Connect-VIServer -Server vcenter.yourdomain.local -User administrator@vsphere.local -Password "password"
$cluster = Get-Cluster -Name "Cluster01"
# Check current vLCM compliance status
$lcmManager = Get-View -Id "LifecycleManager"
# Get cluster lifecycle state
$clusterView = $cluster | Get-View
$clusterSpec = $clusterView.ConfigurationEx
Write-Host "Cluster: $($cluster.Name)"
Write-Host "vLCM Managed: $(($clusterSpec.VsanConfigInfo -ne $null))"
# List hosts and their current ESXi versions
Get-VMHost -Location $cluster | Sort-Object Name | Select-Object `
Name, Version, Build, ConnectionState, PowerState | Format-Table -AutoSize
# Check for updates via vLCM (use vSphere Client for interactive image management)
# CLI compliance check:
$lcmClusterView = Get-View -VIObject $cluster -Property "ConfigurationEx"

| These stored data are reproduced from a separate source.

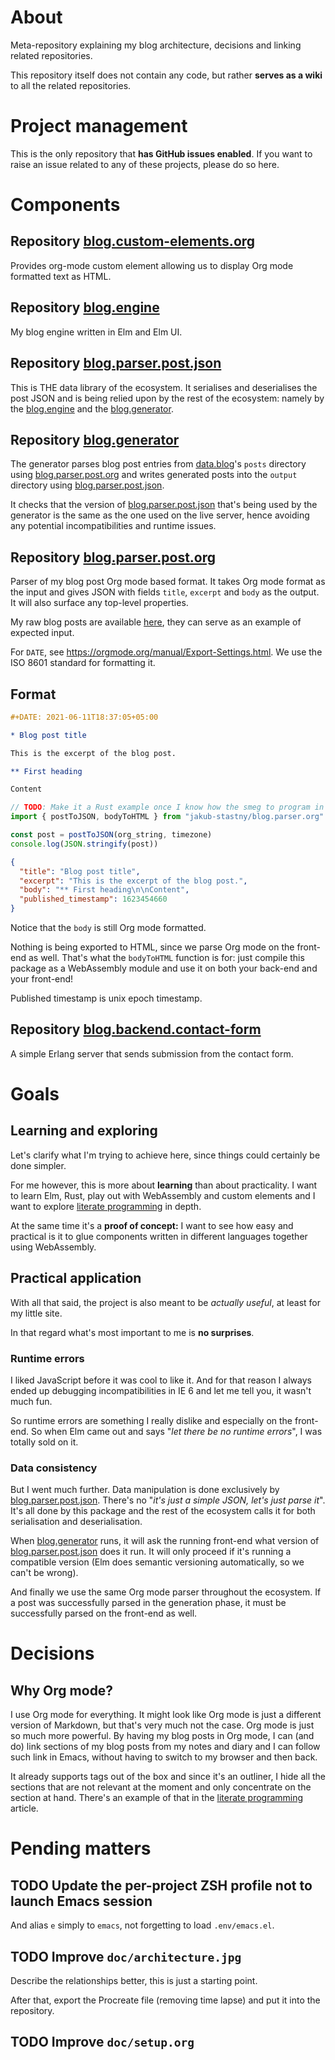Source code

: * About

Meta-repository explaining my blog architecture, decisions and linking related repositories.

This repository itself does not contain any code, but rather *serves as a wiki* to all the related repositories.

* Project management

This is the only repository that *has GitHub issues enabled*. If you want to raise an issue related to any of these projects, please do so here.

* Components

[[./doc/architecture.jpg]]


** Repository [[https://github.com/jakub-stastny/blog.custom-elements.org][blog.custom-elements.org]] [[./doc/icons/Deno.png]]

Provides org-mode custom element allowing us to display Org mode formatted text as HTML.


** Repository [[https://github.com/jakub-stastny/blog.engine][blog.engine]] [[./doc/icons/Elm.png]]

My blog engine written in Elm and Elm UI.


** Repository [[https://github.com/jakub-stastny/blog.parser.post.json][blog.parser.post.json]] [[./doc/icons/Elm.png]]

This is THE data library of the ecosystem. It serialises and deserialises the post JSON and is being relied upon by the rest of the ecosystem: namely by the [[https://github.com/jakub-stastny/blog.engine][blog.engine]] and the [[https://github.com/jakub-stastny/blog.generator][blog.generator]].


** Repository [[https://github.com/jakub-stastny/blog.generator][blog.generator]] [[./doc/icons/Deno.png]]

The generator parses blog post entries from [[https://github.com/jakub-stastny/data.blog][data.blog]]'s =posts= directory using [[https://github.com/jakub-stastny/blog.parser.post.org][blog.parser.post.org]] and writes generated posts into the =output= directory using [[https://github.com/jakub-stastny/blog.parser.post.json][blog.parser.post.json]].

It checks that the version of [[https://github.com/jakub-stastny/blog.parser.post.json][blog.parser.post.json]] that's being used by the generator is the same as the one used on the live server, hence avoiding any potential incompatibilities and runtime issues.


** Repository [[https://github.com/jakub-stastny/blog.parser.post.org][blog.parser.post.org]] [[./doc/icons/Rust.png]]

Parser of my blog post Org mode based format. It takes Org mode format as the input and gives JSON with fields =title=, =excerpt= and =body= as the output. It will also surface any top-level properties.

My raw blog posts are available [[https://github.com/jakub-stastny/data.blog][here]], they can serve as an example of expected input.

For =DATE=, see https://orgmode.org/manual/Export-Settings.html. We use the ISO 8601 standard for formatting it.

** Format

#+BEGIN_SRC org
#+DATE: 2021-06-11T18:37:05+05:00

* Blog post title

This is the excerpt of the blog post.

** First heading

Content
#+END_SRC

#+BEGIN_SRC javascript
// TODO: Make it a Rust example once I know how the smeg to program in it.
import { postToJSON, bodyToHTML } from "jakub-stastny/blog.parser.org"

const post = postToJSON(org_string, timezone)
console.log(JSON.stringify(post))
#+END_SRC

#+BEGIN_SRC json
{
  "title": "Blog post title",
  "excerpt": "This is the excerpt of the blog post.",
  "body": "** First heading\n\nContent",
  "published_timestamp": 1623454660
}
#+END_SRC

Notice that the =body= is still Org mode formatted.

Nothing is being exported to HTML, since we parse Org mode on the front-end as well. That's what the =bodyToHTML= function is for: just compile this package as a WebAssembly module and use it on both your back-end and your front-end!

Published timestamp is unix epoch timestamp.


** Repository [[https://github.com/jakub-stastny/blog.backend.contact-form][blog.backend.contact-form]] [[./doc/icons/Erlang.png]]

A simple Erlang server that sends submission from the contact form.



* Goals
** Learning and exploring

Let's clarify what I'm trying to achieve here, since things could certainly be done simpler.

For me however, this is more about *learning* than about practicality. I want to learn Elm, Rust, play out with WebAssembly and custom elements and I want to explore [[./doc/literate-programming.org][literate programming]] in depth.

At the same time it's a *proof of concept:* I want to see how easy and practical is it to glue components written in different languages together using WebAssembly.

** Practical application

With all that said, the project is also meant to be /actually useful/, at least for my little site.

In that regard what's most important to me is *no surprises*.

*** Runtime errors

I liked JavaScript before it was cool to like it. And for that reason I always ended up debugging incompatibilities in IE 6 and let me tell you, it wasn't much fun.

So runtime errors are something I really dislike and especially on the front-end. So when Elm came out and says "/let there be no runtime errors/", I was totally sold on it.

*** Data consistency

But I went much further. Data manipulation is done exclusively by [[https://github.com/jakub-stastny/blog.parser.post.json][blog.parser.post.json]]. There's no "/it's just a simple JSON, let's just parse it/". It's all done by this package and the rest of the ecosystem calls it for both serialisation and deserialisation.

When [[https://github.com/jakub-stastny/blog.generator][blog.generator]] runs, it will ask the running front-end what version of [[https://github.com/jakub-stastny/blog.parser.post.json][blog.parser.post.json]] does it run. It will only proceed if it's running a compatible version (Elm does semantic versioning automatically, so we can't be wrong).

And finally we use the same Org mode parser throughout the ecosystem. If a post was successfully parsed in the generation phase, it must be successfully parsed on the front-end as well.

* Decisions
** Why Org mode?

I use Org mode for everything. It might look like Org mode is just a different version of Markdown, but that's very much not the case. Org mode is just so much more powerful. By having my blog posts in Org mode, I can (and do) link sections of my blog posts from my notes and diary and I can follow such link in Emacs, without having to switch to my browser and then back.

It already supports tags out of the box and since it's an outliner, I hide all the sections that are not relevant at the moment and only concentrate on the section at hand. There's an example of that in the [[./doc/literate-programming.org][literate programming]] article.

* Pending matters
** TODO Update the per-project ZSH profile not to launch Emacs session

And alias =e= simply to =emacs=, not forgetting to load =.env/emacs.el=.

** TODO Improve =doc/architecture.jpg=

Describe the relationships better, this is just a starting point.

After that, export the Procreate file (removing time lapse) and put it into the repository.

** TODO Improve =doc/setup.org=
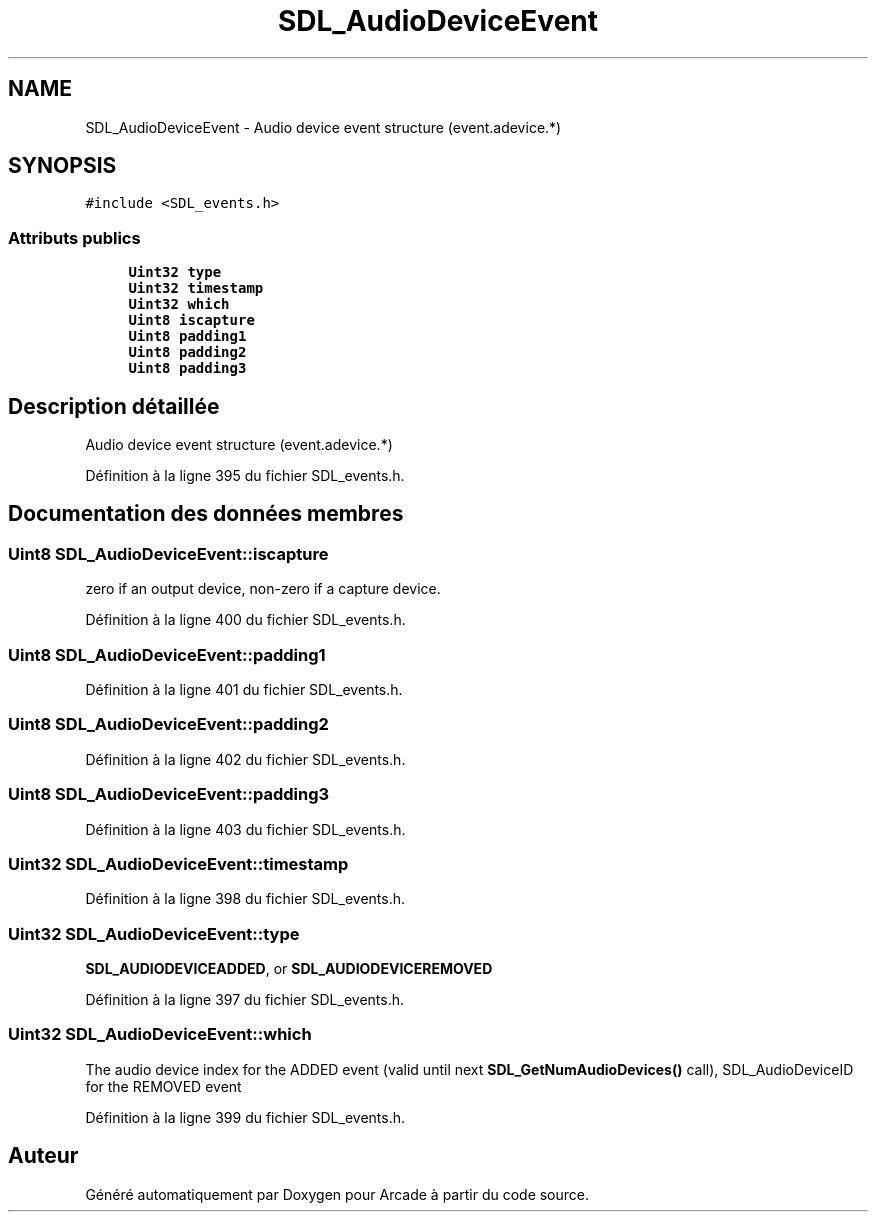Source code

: .TH "SDL_AudioDeviceEvent" 3 "Jeudi 31 Mars 2016" "Version 1" "Arcade" \" -*- nroff -*-
.ad l
.nh
.SH NAME
SDL_AudioDeviceEvent \- Audio device event structure (event\&.adevice\&.*)  

.SH SYNOPSIS
.br
.PP
.PP
\fC#include <SDL_events\&.h>\fP
.SS "Attributs publics"

.in +1c
.ti -1c
.RI "\fBUint32\fP \fBtype\fP"
.br
.ti -1c
.RI "\fBUint32\fP \fBtimestamp\fP"
.br
.ti -1c
.RI "\fBUint32\fP \fBwhich\fP"
.br
.ti -1c
.RI "\fBUint8\fP \fBiscapture\fP"
.br
.ti -1c
.RI "\fBUint8\fP \fBpadding1\fP"
.br
.ti -1c
.RI "\fBUint8\fP \fBpadding2\fP"
.br
.ti -1c
.RI "\fBUint8\fP \fBpadding3\fP"
.br
.in -1c
.SH "Description détaillée"
.PP 
Audio device event structure (event\&.adevice\&.*) 
.PP
Définition à la ligne 395 du fichier SDL_events\&.h\&.
.SH "Documentation des données membres"
.PP 
.SS "\fBUint8\fP SDL_AudioDeviceEvent::iscapture"
zero if an output device, non-zero if a capture device\&. 
.PP
Définition à la ligne 400 du fichier SDL_events\&.h\&.
.SS "\fBUint8\fP SDL_AudioDeviceEvent::padding1"

.PP
Définition à la ligne 401 du fichier SDL_events\&.h\&.
.SS "\fBUint8\fP SDL_AudioDeviceEvent::padding2"

.PP
Définition à la ligne 402 du fichier SDL_events\&.h\&.
.SS "\fBUint8\fP SDL_AudioDeviceEvent::padding3"

.PP
Définition à la ligne 403 du fichier SDL_events\&.h\&.
.SS "\fBUint32\fP SDL_AudioDeviceEvent::timestamp"

.PP
Définition à la ligne 398 du fichier SDL_events\&.h\&.
.SS "\fBUint32\fP SDL_AudioDeviceEvent::type"
\fBSDL_AUDIODEVICEADDED\fP, or \fBSDL_AUDIODEVICEREMOVED\fP 
.PP
Définition à la ligne 397 du fichier SDL_events\&.h\&.
.SS "\fBUint32\fP SDL_AudioDeviceEvent::which"
The audio device index for the ADDED event (valid until next \fBSDL_GetNumAudioDevices()\fP call), SDL_AudioDeviceID for the REMOVED event 
.PP
Définition à la ligne 399 du fichier SDL_events\&.h\&.

.SH "Auteur"
.PP 
Généré automatiquement par Doxygen pour Arcade à partir du code source\&.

Write-Host "`nTo remediate, use vSphere Client: Cluster > Updates > Image"
Write-Host "vLCM will perform sequential host evacuation, update, and rejoin"
Write-Host "with Quickboot enabled, most hosts patch in under 5 minutes"
Disconnect-VIServer -Confirm:$false
The actual vLCM image update workflow is best done through the vSphere Client rather than PowerCLI because it involves interactive steps: reviewing what changes will be applied, checking hardware compatibility for the new firmware versions, and approving the remediation schedule. The CLI can check status and trigger remediation, but the image editing and compliance review steps are UI-first in vSphere 8.
Key Takeaways
- Check the VMware Compatibility Guide before purchasing hardware. Uncertified components generate vCenter warnings and limit configuration options. VCG compliance is required for VMware support cases on hardware issues.
- USB and SD card boot are deprecated in vSphere 8.0. Use M.2 NVMe or SATA SSD for the ESXi boot partition on new deployments. Don't start a new cluster on boot media that's on a deprecation path.
- Set static management IPs and proper FQDNs with forward and reverse DNS on every host before adding to vCenter. DHCP assigned management IPs and missing DNS records cause vCenter connectivity failures.
- vSAN ESA requires NVMe only disks, 25 GbE networking, and 512 GB RAM per node minimum for production. If you have that hardware, ESA outperforms OSA significantly. OSA works on 10 GbE with mixed SSD and HDD configurations.
- vSAN traffic requires jumbo frames (MTU 9000) end to end: on the vDS, on the physical switch ports, and on the physical NICs. A single MTU mismatch causes degraded performance and intermittent errors that don't always present as obvious connectivity failures.
- Deploy VCSA, then migrate it to shared storage (vSAN or SAN) after the cluster is formed. A VCSA running on local storage on a single host is vulnerable to that host's failure, which takes down management even though other hosts are healthy.
- For a three node cluster tolerating one host failure, set HA admission control to 33% reserved CPU and memory. This guarantees the two surviving hosts can restart all VMs from the failed node.
- Use vLCM image management for new vSphere 8 clusters, not baselines. vLCM images are required for vSAN ESA and Quickboot, provide firmware and driver management alongside ESXi patches, and enforce a single consistent software definition across all cluster nodes.